Miles: 5862Health: Crappy due to elevation
Our drive took us up, up, up, past some remarkable overlooks. We took many, many photos, though none of them really captured the grandeur. At about 9000 or so feet, Ceridwen began to feel not so good. Despite the strenuous hike the day before, she had not slept well, and was no beginning to feel kind of gross, similar to the way she had felt when we first arrived in Denver. But we pressed on, making it to the pinnacle of the drive, Rock Cut, in the mid-morning. Rock Cut is very nearly the highest point on the road, a little over 12,000 feet. Here, no trees grow and pretty little tundra flowers grow amid rocks. The views also rock, with sweeping vistas of snow covered mountains giving way to dizzying expanses of valley below. We were both rather dizzy due to the thin nature of the air, and while walking along the path, we were clutching each other and laughing hysterically at nothing. Heh, look, a marmot. Heeeheeeheeehheeeeee!!!!!
For Ceridwen, the fun effects of the elevation soon wore off and she began to feel truly awful. For a time it felt as if her body had been injected with novocaine and she had a general feeling of malaise. We continued along the road, since at this point it was the fastest way down. We stopped briefly at some more overlooks, and took some photos with the continental divide. We had spent a lot of time with the rivers that drain into the Atlantic ocean during the first part of our trip, and this did seem like a huge turning point in the trip. We headed down the mountains along with the Pacific-bound waters of the Colorado river system.

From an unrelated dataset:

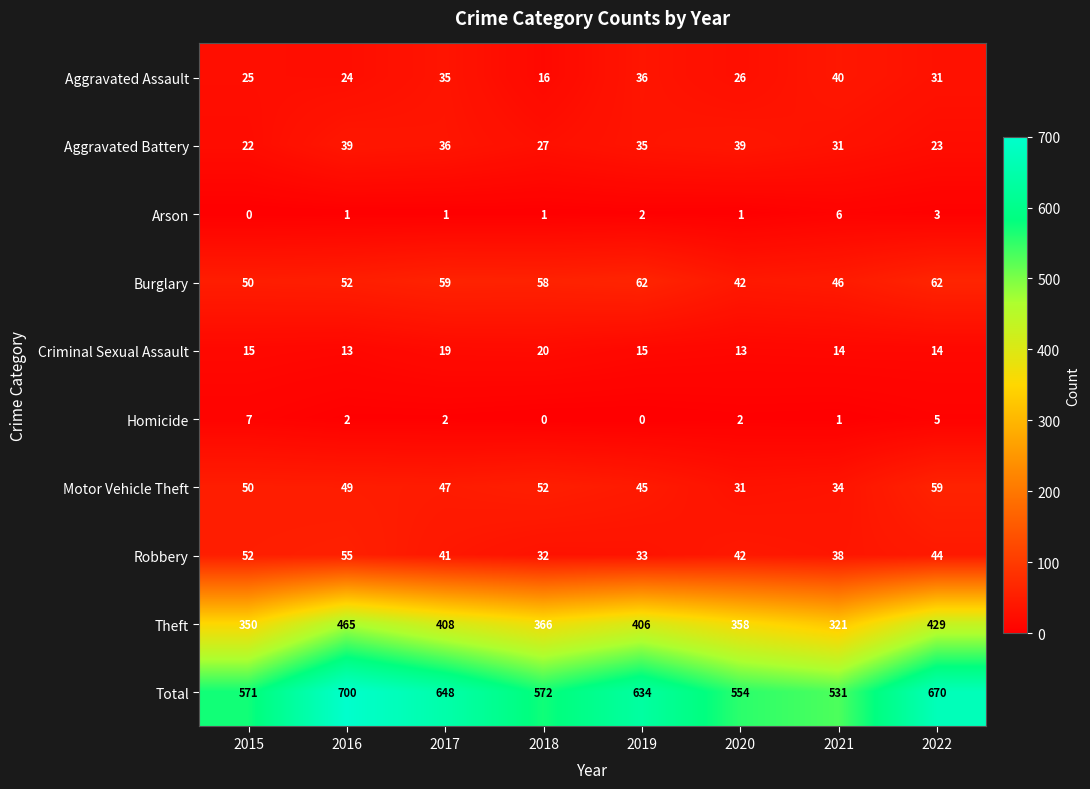

At how many categories does at least one series exceed 262?

8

By the time we got to the campground, Ceridwen felt truly horrible and was starting to get disoriented and seemed to be losing the ability to speak coherently. We were still at about 9000 feet, and luckily, she was able to remember the advice of all the websites about altitude sickness she had read while in Denver. They basically said the same thing; if you become disoriented, you need to GO DOWN. We stopped at the ranger station to ask about the nearest low place and were told to head for Granby, which was about 30 miles from the park and about 7500 feet in elevation. We did, and Ceridwen began to feel better, though not for long. Shortly after lunch, we had to move along.
We had hoped to stay in Granby and then return to the park the following day for some more hiking, but it was not to be. The hike the day before at an elevation that we had not acclimated to at all had apparently been a bad idea. But, at least we had seen a whole bunch of prettiness. Unfortunately, unless you go back to Denver, the only way down is back up, and then down, and then back up, as you take I-70 through a series of passes. Our ultimate goal was Grand Junction with its lovely 4500 foot elevation.
Along the way, and after we had passed through some of the more stomach rolling high passes, we found ourselves in Glenwood Gorge. This was a beautiful area with steep red rock walls rising up around us on either side. Had we been able to stay in the Rockies, we never would have seen them, since our planned route would have taken us along a different road. Ceridwen studied the maps and guidebooks while Keath drove so that we could take advantage of our new route.
We stopped briefly in Parachute, CO. This is the only town named Parachute in the world. Some French guy was given the task of naming alls sorts of towns in the region and had been reading a book on parachutes. When he saw the snow covered mountain, he decided to name the town after it. Some of his others included Rifle, which he named after an old rifle leaning against a tree, and No Name, which he forgot to name.
We finally made it to Grand Junction around 8pm and checked into a Motel 6 in the hopes of getting a good night’s sleep.